YouTube Transcription #73 Jimmy Fallon
Jimmy Fallon, US talk show host, impersonates Donald Trump.
Clinton: Hello. Who’s this?
Trump (Fallon): Congratulations, you’re speaking to Donald Trump.
C: Oh, hello Donald.
T: How are you, Hillary? I haven’t seen you since my last wedding.
C: Well, I’m sure I’ll see you at the next one.
T: Anyway, I’ve just finished the GOP debate. As usual, I was fantastic. Everyone loved me. Now look, I know you’re about to go for your interview with Jimmy Fallon, but he’s a total lightweight, so I’m going to do him a favour and interview you instead.
C: That’s great. You know how much I love being interviewed, as long as you don’t start talking over me when I’m trying to make a point…
T: Yeah, question 1 – You recently said, quote, Mr. trump insults and dismisses women, but tell me – what would you do to help women in this country?

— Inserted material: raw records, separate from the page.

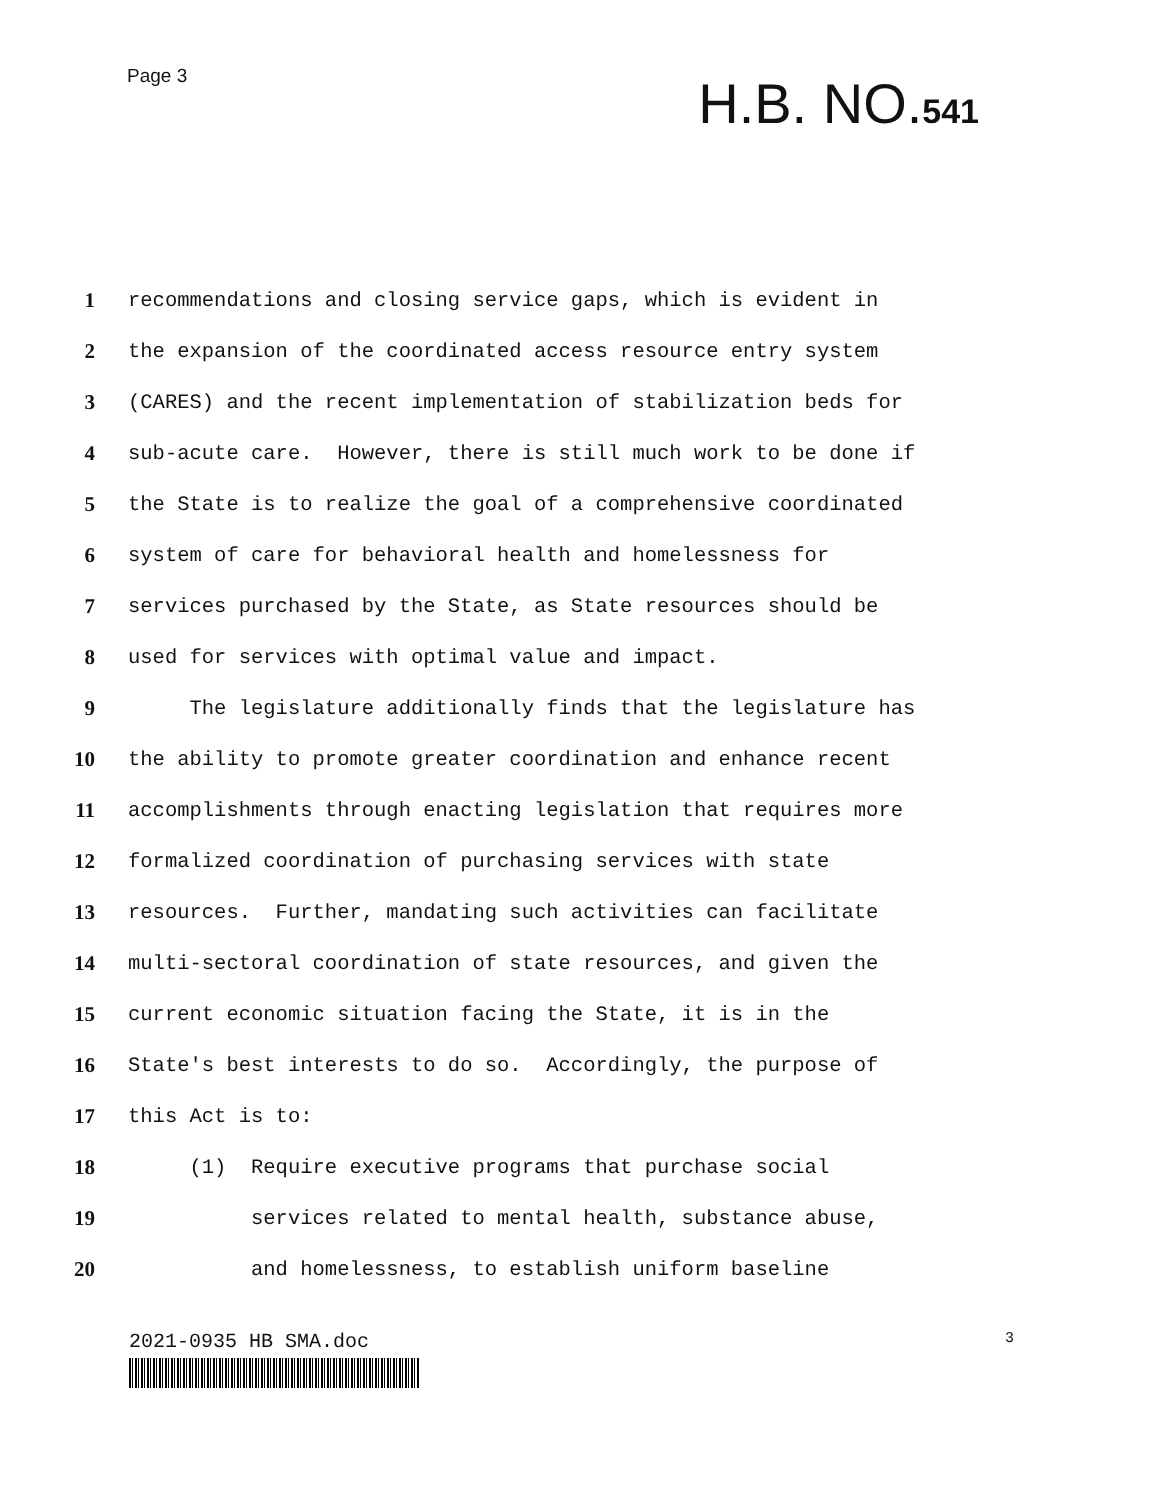Page 3
H.B. NO.541
1 recommendations and closing service gaps, which is evident in
2 the expansion of the coordinated access resource entry system
3 (CARES) and the recent implementation of stabilization beds for
4 sub-acute care. However, there is still much work to be done if
5 the State is to realize the goal of a comprehensive coordinated
6 system of care for behavioral health and homelessness for
7 services purchased by the State, as State resources should be
8 used for services with optimal value and impact.
9 The legislature additionally finds that the legislature has
10 the ability to promote greater coordination and enhance recent
11 accomplishments through enacting legislation that requires more
12 formalized coordination of purchasing services with state
13 resources. Further, mandating such activities can facilitate
14 multi-sectoral coordination of state resources, and given the
15 current economic situation facing the State, it is in the
16 State's best interests to do so. Accordingly, the purpose of
17 this Act is to:
18 (1) Require executive programs that purchase social
19 services related to mental health, substance abuse,
20 and homelessness, to establish uniform baseline
2021-0935 HB SMA.doc 3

C: You know, Donald, I’ve spent my entire career fighting for women’s rights. I’ll push for equal pay in the workplace, for protecting women’s health and reproductive rights, for making quality affordable childcare a reality for families. That’s what I believe in, that’s what I’m fighting for. You know, I’m really curious Donald, erm, what is your stance on women’s issues?
T: Look, I know a lot of women, and they all have issues. Next question – How do you plan to get your message across to the American people?
C: Well, look, Donald. It’s a long campaign and I’m travelling across our great nation, I’m listening to people’s stories, I’m confident Americans will see I will deliver for them, that they can count on me for them and their families.
T: See? You sound like a robot! Bleep, blop, bleep, blop, does not compute. You want to win? Here’s what you gotta do… first: yell. I yell all the time. In fact, this phone isn’t even plugged in; I just yell. And you’re hearing me, ok? Next: Pick three things everyone loves and say you hate them. Watch… Puppies – stupid, rainbows – total losers, fall foliage – tree puberty. Are you writing all this down?
C: Hold on, let me grab my pen. Ok Donald, I got it.
T: Next question: Immigration. Wall or giant wall?
C: You know, come on Donald! America was built by people who came here. They worked their hearts out for a better life and that’s what many immigrants are doing today, their dream is to become American citizens. You know, you’re trying to stop them. I mean, do you have any idea what it’s like to work so hard for something, to be so close to getting it, that someone pops out of nowhere and tries to take it all away?
T: Are you talking about Bernie Sanders? I hate to say this, but I think he’s losing his hair. I hate to say it. He’s a great guy, fantastic. I hate to say it.
C: At least he doesn’t have just one strand that he twirls over his head like a soft serve at Dairy Queen.
T: Toupee… I mean touché. Anyway, you’re welcome for this interview, I just really helped your campaign. Your poll number’s going to be fantastic. They’re gonna be big.
C: Don’t you mean they’re gonna be “huge”?
T: That’s right, they’re gonna be huuuuuge! Cue the music.
lightweight – meaning not powerful, originally a boxing category
have issues – have complaints, have problems
our great nation – the US politician’s way of saying USA
pops out of nowhere – appears suddenly, unexpectedly
I hate to say this, but – said before reluctantly giving bad but important news, but Trump says this before saying something insulting that he actually does not have to say
touché – an acknowledgement of losing a point to an opponent, from fencing, literally meaning ‘touch’ in French.